Binary search + histogram to find max square removing all numbers <= x (binary search for the answer)
Ah! Leetcode largest histogram. My leetcoding has gotten rusty these days,
or CSES. It's an interesting well known idea everyone should know.
Binary search with 2D prefix sums. I’m pretty sure that this exact problem appeared before multiple times.
I did binary search on the answer L. For a certain $$$l$$$, we can decompose the checker function into checking a grid of numbers $$$a_{i, j}$$$ — $$$l$$$ for the largest square of positive numbers, which can be done in O(NM) time using a stack.
why is n*1.5 solution for C giving TLE
Don't use unordered_map
Even map is giving TLE. I think we have to use array instead
If you use map then the time complexity would be O((n^1.5)*log(n)). As the time limit was strict, this was too giving tle. Use a global array instead to remove that log factor.
is D a graph problem? How to solve** D**
D is a binary search problem
By using monotonous queue and binary search.
monotonous queue will help you to find the minimum value of all possible sub-matrices.
Binary search for l and dp for each l.
When doing dp, let dp[i][j]={r[i][j],c[i][j]}, where {r,c} is the max size of good rectangulars which rightbottom corner is {i,j}. if a[i][j]<l, r=c=0, or we can calculate r,c by value of dp[i-1][j], dp[i][j-1] and dp[i-1][j-1].
How to solve E? Any hint please?
Divide by the gcd and see what happens
Think about Euler's totient function
For the first time, I am regretting using C++ in CP contests.
.
I solved E by greedy: pretreat the number of edges with each different weight w (w = 2 to n/2), then try to operate for k from n/2 to 2 as many times as possible
However I got WA. My submission:186947754
Are there any counter examples?
Yes I have also considered greedy but I cannot prove or disprove it.
The greedy is true,but your code may is wrong.

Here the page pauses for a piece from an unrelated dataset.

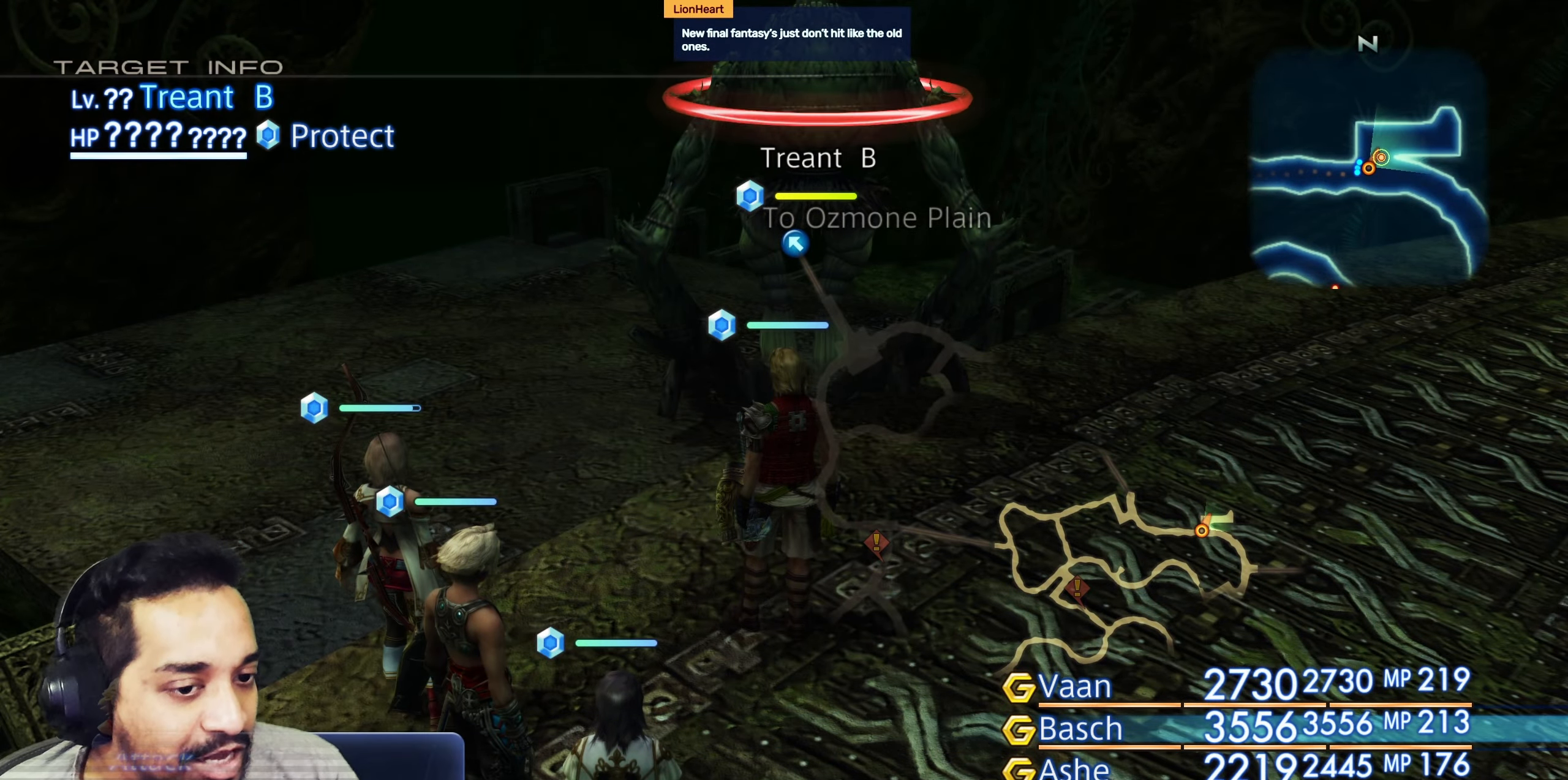
{"buttons": [], "left_stick": "center", "right_stick": "center", "events": [[83, "CROSS", "down"], [250, "CROSS", "up"]]}
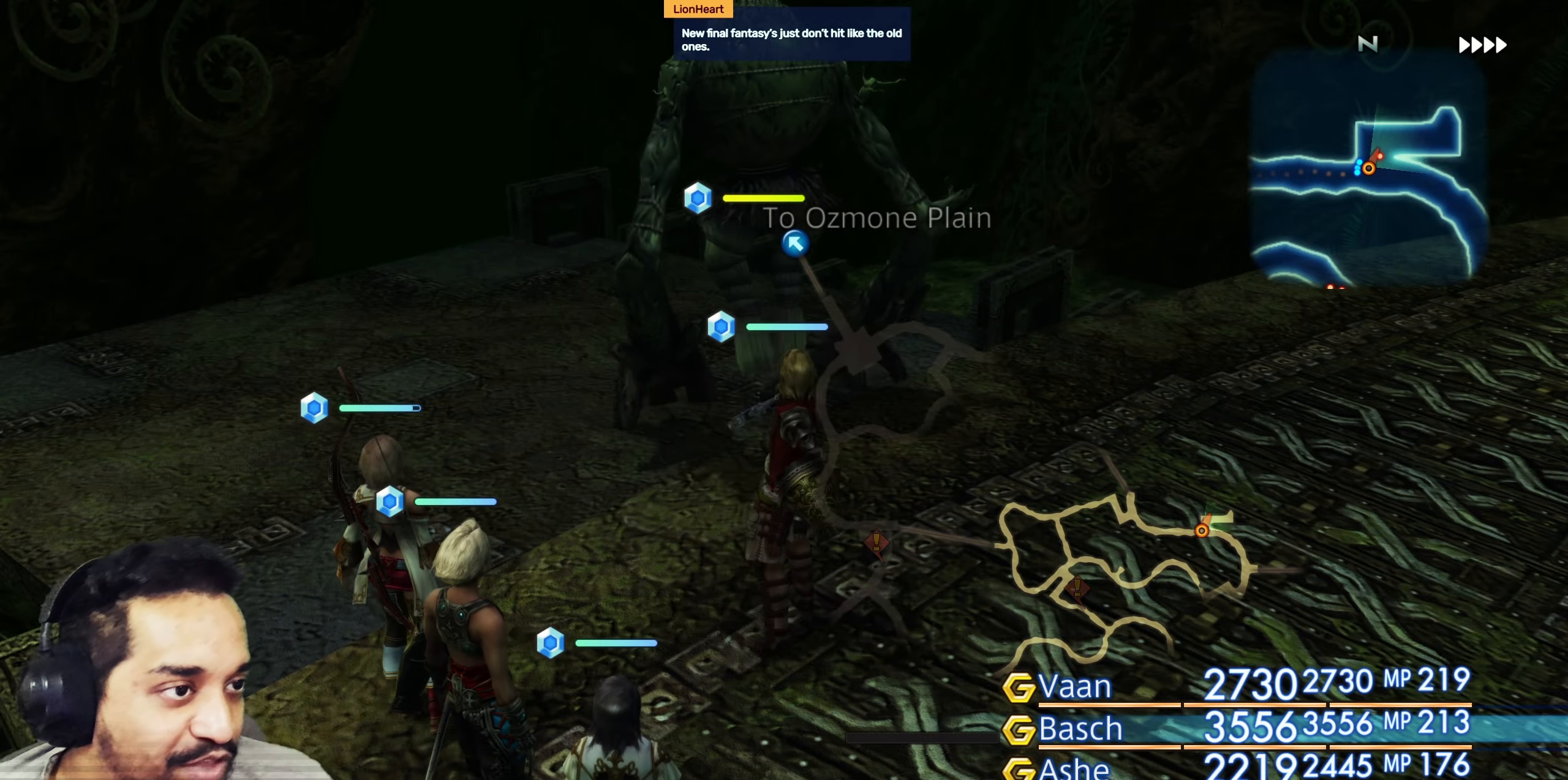
{"buttons": [], "left_stick": "center", "right_stick": "center", "events": []}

I solve it in 186980785 by C++.
My code is strange.You only need the last line.
Can someone help me with problem C? I was stuck on TLE my idea was to remove the subarrays whose xor are perfect squares from all possible subarrays I generated perfectSquares till the maximumValue xor can take and then solved the problem "calculate subarrays with xor x for each perfectSquare"
Not sure if you used a hash map, but that's what I did initially and I also got stuck with TLE with a O(N * sqrt(N)) runtime. In the end, I replaced hash map with a fixed size array and it passed.......
i tried using fixed size array also. But it was giving tle.
I am not very good at reading C++ code but if I understand your logic correctly, you can do the following optimization with fixed size array.
First, the max size can be smaller, 2 * N + 1 is enough. Second, you can keep a running maximum of A[i] and its largest set bit index K, this way for each A[i] you just need check all square numbers v * v < (1 << K).
Thanks for the help dude.. Will try this :) Happy New Year
Happy new year to you as well!
FK that's it :((
Yeah, it took me 4 TLEs to finally try this as my last ditch effort before the contest was over. :(.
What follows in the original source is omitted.